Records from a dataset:

----------------

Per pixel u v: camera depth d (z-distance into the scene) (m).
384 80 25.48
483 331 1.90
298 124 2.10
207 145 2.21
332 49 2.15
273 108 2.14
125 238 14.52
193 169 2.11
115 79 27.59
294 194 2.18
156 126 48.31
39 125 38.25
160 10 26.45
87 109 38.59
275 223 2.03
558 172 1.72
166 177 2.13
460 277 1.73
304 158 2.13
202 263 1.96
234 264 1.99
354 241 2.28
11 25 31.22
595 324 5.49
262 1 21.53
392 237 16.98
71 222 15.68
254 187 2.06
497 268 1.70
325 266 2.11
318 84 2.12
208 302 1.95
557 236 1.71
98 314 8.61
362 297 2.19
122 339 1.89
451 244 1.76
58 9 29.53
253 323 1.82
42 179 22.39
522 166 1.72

----------------

--- TASK STATEMENT ---
Nothing should be omitted or altered. Retype the records exactly.

--- PROBLEM SOLUTION ---
Per pixel u v: camera depth d (z-distance into the scene) (m).
384 80 25.48
483 331 1.90
298 124 2.10
207 145 2.21
332 49 2.15
273 108 2.14
125 238 14.52
193 169 2.11
115 79 27.59
294 194 2.18
156 126 48.31
39 125 38.25
160 10 26.45
87 109 38.59
275 223 2.03
558 172 1.72
166 177 2.13
460 277 1.73
304 158 2.13
202 263 1.96
234 264 1.99
354 241 2.28
11 25 31.22
595 324 5.49
262 1 21.53
392 237 16.98
71 222 15.68
254 187 2.06
497 268 1.70
325 266 2.11
318 84 2.12
208 302 1.95
557 236 1.71
98 314 8.61
362 297 2.19
122 339 1.89
451 244 1.76
58 9 29.53
253 323 1.82
42 179 22.39
522 166 1.72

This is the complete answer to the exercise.